Hit the Road really tried living up to his name during the second half of the 2021 racing campaign. And trainer Dan Blocker tried getting his newly minted Grade 1 winner on the road — and on the track.

Hit the Road-Pegasus Turf
Hit the Road clocked a sub-1-minute, five-furlong workout at Santa Anita Park last Saturday. He may race for the first time since October in the Grade 1 Pegasus World Cup Turf at Gulfstream Park. (Image: Benoit Photo)

He’ll finally hit that long and windy road in next weekend’s Grade 1 Pegasus World Cup Turf. And Blocker said that’s been the goal all along.
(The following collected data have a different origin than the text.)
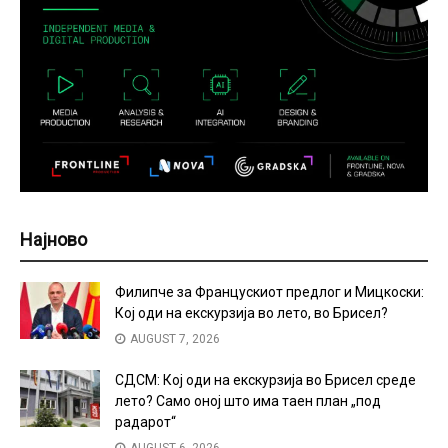
Најново
Филипче за Францускиот предлог и Мицкоски:
Кој оди на екскурзија во лето, во Брисел?
AUGUST 7, 2026
СДСМ: Кој оди на екскурзија во Брисел среде
лето? Само оној што има таен план „под
радарот“
AUGUST 6, 2026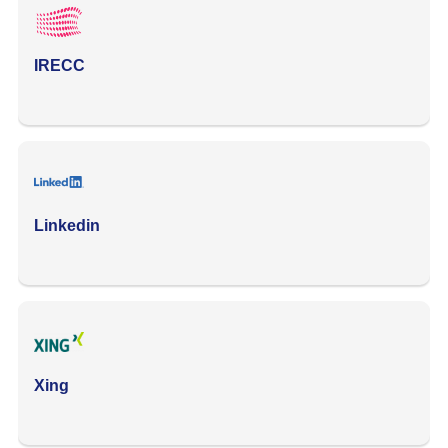
IRECC
Linkedin
Xing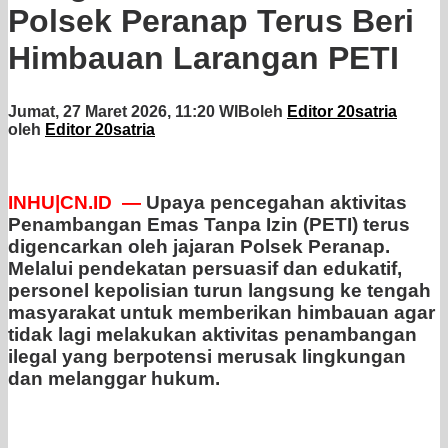
Polsek Peranap Terus Beri
Himbauan Larangan PETI
Jumat, 27 Maret 2026, 11:20 WIB
oleh
Editor 20satria
oleh
Editor 20satria
INHU|CN.ID —
Upaya pencegahan aktivitas
Penambangan Emas Tanpa Izin (PETI) terus
digencarkan oleh jajaran Polsek Peranap.
Melalui pendekatan persuasif dan edukatif,
personel kepolisian turun langsung ke tengah
masyarakat untuk memberikan himbauan agar
tidak lagi melakukan aktivitas penambangan
ilegal yang berpotensi merusak lingkungan
dan melanggar hukum.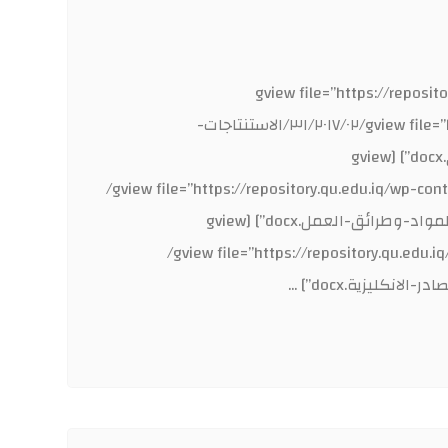
[gview file=”https://repository.qu.edu.iq/wp-content/uploads/sites/٣١/٢٠١٧/٠٢/Summary-٢.
content/uploads/sites/٣١/٢٠١٧/٠٢/استعراض-المراجع.docx”] [gview file=”https://repository.qu.edu.iq/wp-content/uploads/sites/٣١/٢٠١٧/٠٢/الاستنتاجات-
والتوصيات-١.docx”] [gview file=”https://repository.qu.edu.iq/wp-content/uploads/sites/٣١/٢٠١٧/٠٢/الخلاصة-انكليزي.docx”] [gview
file=”https://repository.qu.edu.iq/wp-content/uploads/sites/٣١/٢٠١٧/٠٢/العنوان-الأنكليزي.doc”] [gview file=”https://repository.qu.edu.iq/wp-content/uploads/sites/
٣١/٢٠١٧/٠٢/تصميم-البريمرات.docx”] [gview file=”https://repository.qu.edu.iq/wp-content/uploads/sites/٣١/٢٠١٧/٠٢/المواد-وطرائق-العمل.docx”] [gview
file=”https://repository.qu.edu.iq/wp-content/uploads/sites/٣١/٢٠١٧/٠٢/المقدمة.doc”] [gview file=”https://repository.qu.edu.iq/wp-content/uploads/sites/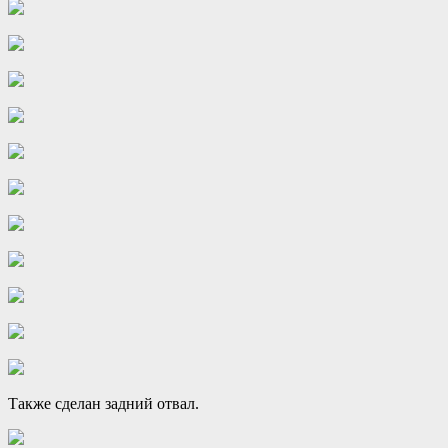
Также сделан задний отвал.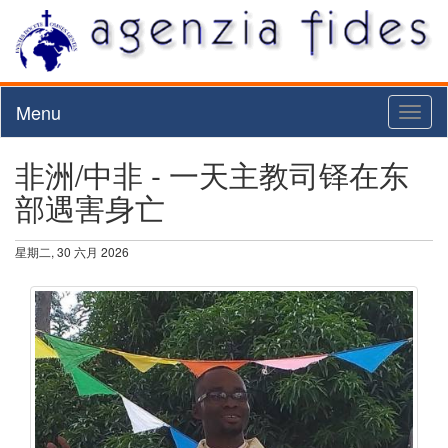
Menu
Toggl
naviga
非洲/中非 - 一天主教司铎在东
部遇害身亡
星期二, 30 六月 2026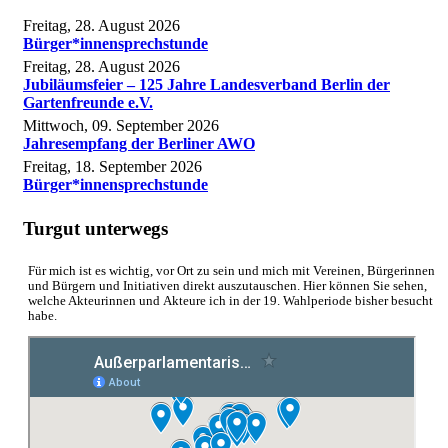
Freitag, 28. August 2026
Bürger*innensprechstunde
Freitag, 28. August 2026
Jubiläumsfeier – 125 Jahre Landesverband Berlin der
Gartenfreunde e.V.
Mittwoch, 09. September 2026
Jahresempfang der Berliner AWO
Freitag, 18. September 2026
Bürger*innensprechstunde
Turgut unterwegs
Für mich ist es wichtig, vor Ort zu sein und mich mit Vereinen, Bürgerinnen
und Bürgern und Initiativen direkt auszutauschen. Hier können Sie sehen,
welche Akteurinnen und Akteure ich in der 19. Wahlperiode bisher besucht
habe.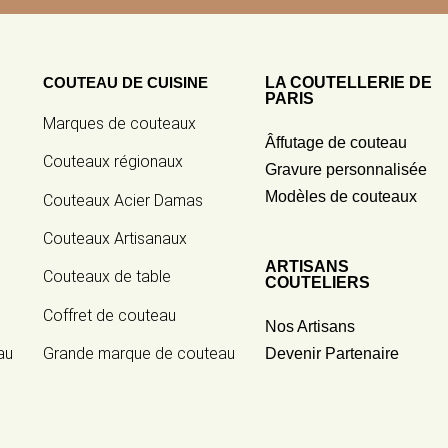
COUTEAU DE CUISINE
LA COUTELLERIE DE
PARIS
Marques de couteaux
Âffutage de couteau
Couteaux régionaux
Gravure personnalisée
Modèles de couteaux
Couteaux Acier Damas
Couteaux Artisanaux
ARTISANS
Couteaux de table
COUTELIERS
Coffret de couteau
Nos Artisans
au
Grande marque de couteau
Devenir Partenaire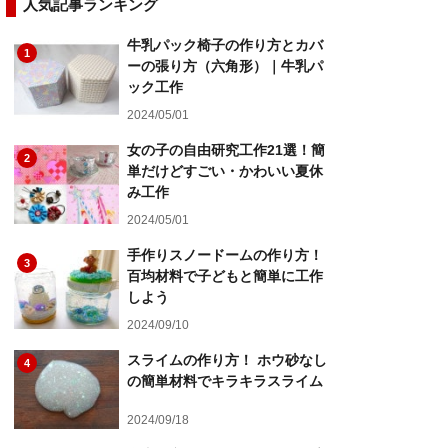
人気記事ランキング
牛乳パック椅子の作り方とカバ
1
ーの張り方（六角形）｜牛乳パ
ック工作
2024/05/01
女の子の自由研究工作21選！簡
2
単だけどすごい・かわいい夏休
み工作
2024/05/01
手作りスノードームの作り方！
3
百均材料で子どもと簡単に工作
しよう
2024/09/10
スライムの作り方！ ホウ砂なし
4
の簡単材料でキラキラスライム
2024/09/18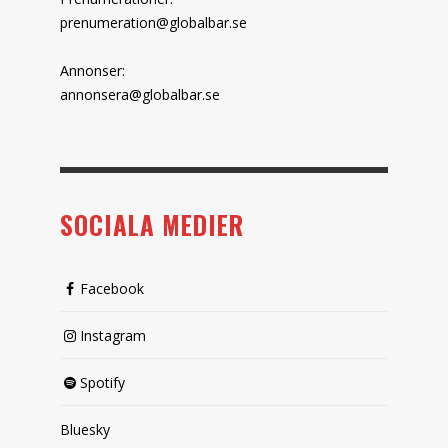
prenumeration@globalbar.se
Annonser:
annonsera@globalbar.se
SOCIALA MEDIER
Facebook
Instagram
Spotify
Bluesky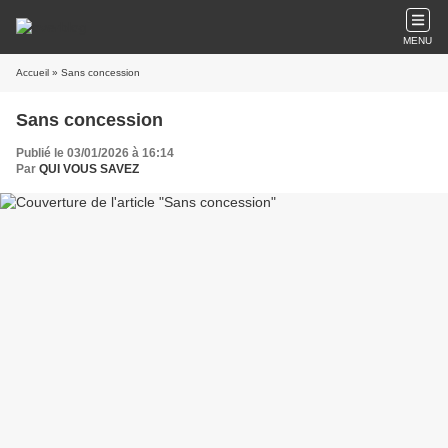
MENU
Accueil
» Sans concession
Sans concession
Publié le 03/01/2026 à 16:14
Par
QUI VOUS SAVEZ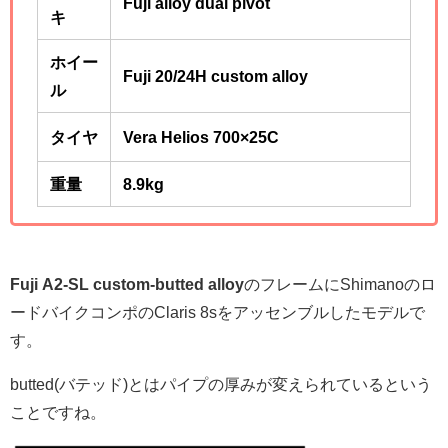
Fuji alloy dual pivot
キ
ホイー
Fuji 20/24H custom alloy
ル
タイヤ
Vera Helios 700×25C
重量
8.9kg
Fuji A2-SL custom-butted alloy
のフレームにShimanoのロ
ードバイクコンポのClaris 8sをアッセンブルしたモデルで
す。
butted(バテッド)とはパイプの厚みが変えられているという
ことですね。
But four months between starts? Yeah, that wasn’t in Blocker’s blueprint.

There was the Breeders’ Cup, sitting there as the season’s juiciest plum for Hit the Road. Blocker said after Hit the Road won the Grade 1 Frank E. Kilroe Mile at Santa Anita last winter, the Breeders’ Cup immediately went on the table.
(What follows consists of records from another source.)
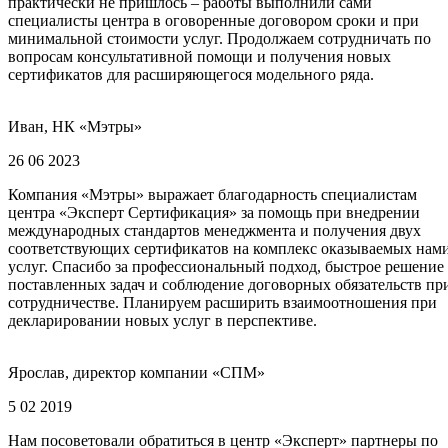
практически не пришлось – работы выполнили сами
специалисты центра в оговоренные договором сроки и при
минимальной стоимости услуг. Продолжаем сотрудничать по
вопросам консультативной помощи и получения новых
сертификатов для расширяющегося модельного ряда.
Иван, НК «Мэтры»
26 06 2023
Компания «Мэтры» выражает благодарность специалистам
центра «Эксперт Сертификация» за помощь при внедрении
международных стандартов менеджмента и получения двух
соответствующих сертификатов на комплекс оказываемых нам
услуг. Спасибо за профессиональный подход, быстрое решение
поставленных задач и соблюдение договорных обязательств пр
сотрудничестве. Планируем расширить взаимоотношения при
декларировании новых услуг в перспективе.
Ярослав, директор компании «СПМ»
5 02 2019
Нам посоветовали обратиться в центр «Эксперт» партнеры по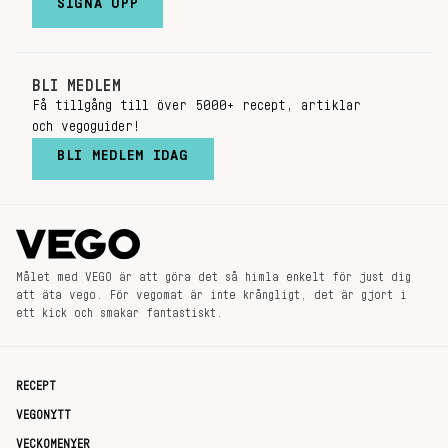
SIGNA UPP
BLI MEDLEM
Få tillgång till över 5000+ recept, artiklar
och vegoguider!
BLI MEDLEM IDAG
Målet med VEGO är att göra det så himla enkelt för just dig
att äta vego. För vegomat är inte krångligt, det är gjort i
ett kick och smakar fantastiskt.
RECEPT
VEGONYTT
VECKOMENYER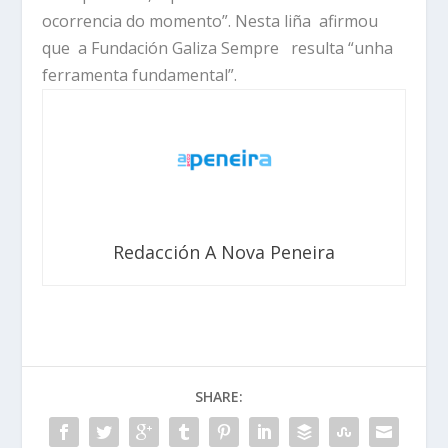
ocorrencia do momento”. Nesta liña afirmou
que a Fundación Galiza Sempre resulta “unha
ferramenta fundamental”.
Redacción A Nova Peneira
SHARE: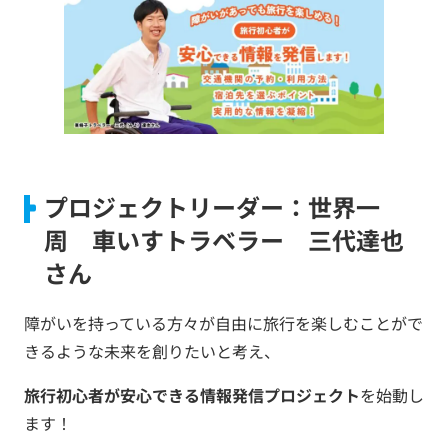
プロジェクトリーダー：世界一
周 車いすトラベラー 三代達也
さん
障がいを持っている方々が自由に旅行を楽しむことがで
きるような未来を創りたいと考え、
旅行初心者が安心できる情報発信プロジェクト
を始動し
ます！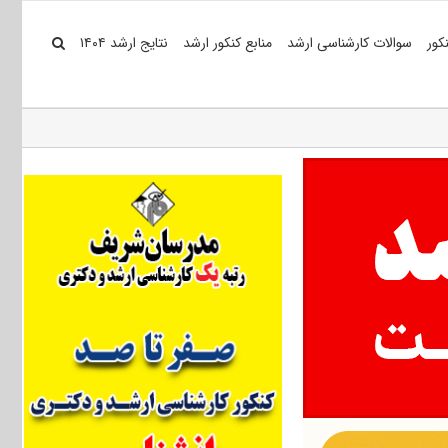
کور
سوالات کارشناسی ارشد
منابع کنکور ارشد
نتایج ارشد ۱۴۰۴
An untimely fever removes Breeders’ Cup start

“We were prepping him, then he had a fever the week before the race and we had to scratch him,” Blocker told Gulfstream Park. “To prepare a horse for that amount of time and to have to withdraw at the last minute was really disappointing.”

So, after Blocker put Hit the Road back on the training road, it was on to Plan B. That was the Grade 2 San Gabriel Stakes on Santa Anita’s Dec. 26 opening day. This would have satisfied several of Blocker’s goals.

It would give Hit the Road his first taste of 1 1/8 miles, the same distance as the Pegasus Turf. It would give Hit the Road the perfect Pegasus prep in a strong Grade 2 turf race, and it would give him desperately needed racing reps going into what is the season’s first tough turf test.

Hit the Road defines ‘true miler’

Hit the Road hasn’t raced since finishing third in the Oct. 2 Grade 2 City of Hope at Santa Anita. That came by only a half-length to familiar West Coast turf nemeses Mo Forza and Smooth Like Strait, who Hit the Road beat by a neck in the Kilroe Mile.

The City of Hope was Hit the Road’s 11th consecutive mile race, which made the San Gabriel particularly important. Could Hit the Road handle that extra furlong?

“And then that race came off the turf and we had to scratch out of that race,” Blocker said. referring to the weather that pulled Santa Anita’s opening day races off the grass. “So, we’re just coming in here. It’s a bit of an unknown, but the horse is training really well.”

Blocker wants to see more before hitting the road

How well? A strong 58.40 bullet over five furlongs last Sunday at Santa Anita. That was Hit the Road’s sixth workout since Dec. 4. Yet, Blocker isn’t quite convinced he wants to take Hit the Road on the road — even for a $1 million race.

“Everything needs to go perfect, really,” he said. “It’s a lot of tests that he has to pass in order to make the trip. It’s a long trip, it’s very expensive, and I don’t want to take him unless he’s ready to fire his absolute ‘A’ game. Hopefully, we’ll be able to do it. But it’s up to the horse. We’ll just have to see over the next two weeks. Right now, he’s doing great and I’m really happy with him.”